PROBLEM TO SOLVE: From the line that includes "Prototype of the Workload Monitor" down to the final line of the data below, copy every line exactly and leave the rest out.

[Page-level text extractions]
((

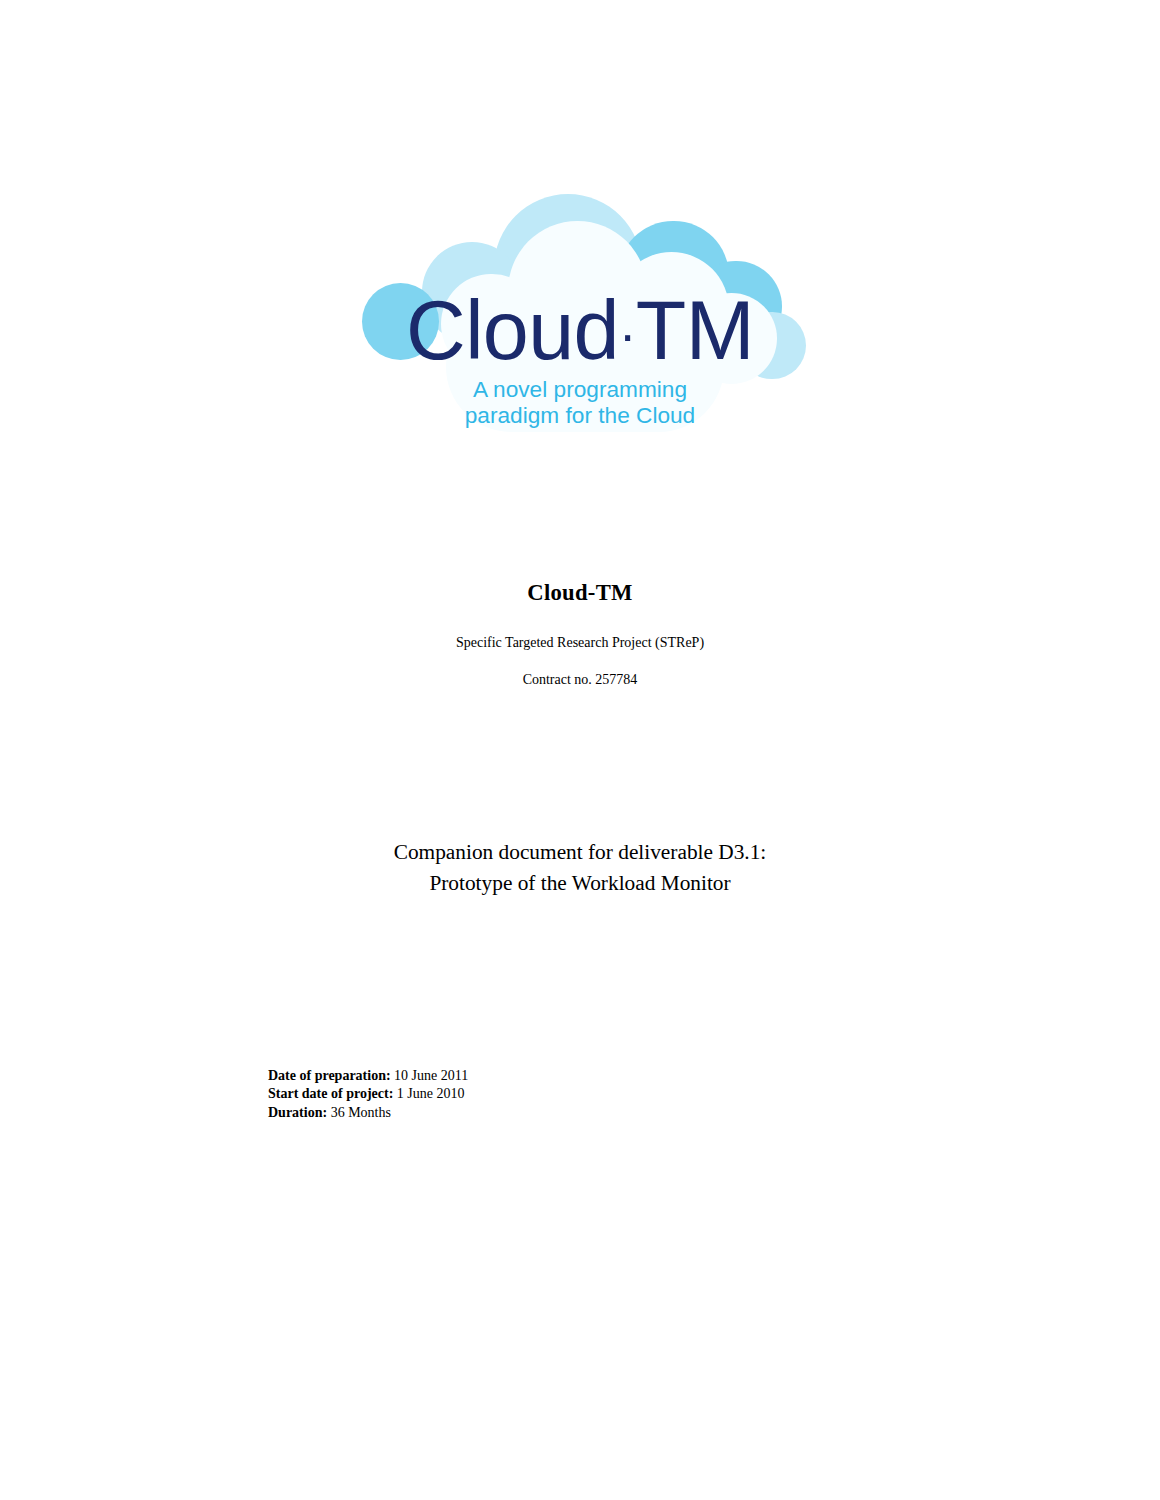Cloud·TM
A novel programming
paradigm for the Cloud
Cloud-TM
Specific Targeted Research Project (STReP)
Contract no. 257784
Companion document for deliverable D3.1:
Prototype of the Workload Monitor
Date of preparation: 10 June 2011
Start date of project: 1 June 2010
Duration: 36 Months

))

EXPECTED OUTPUT:
Prototype of the Workload Monitor
Date of preparation: 10 June 2011
Start date of project: 1 June 2010
Duration: 36 Months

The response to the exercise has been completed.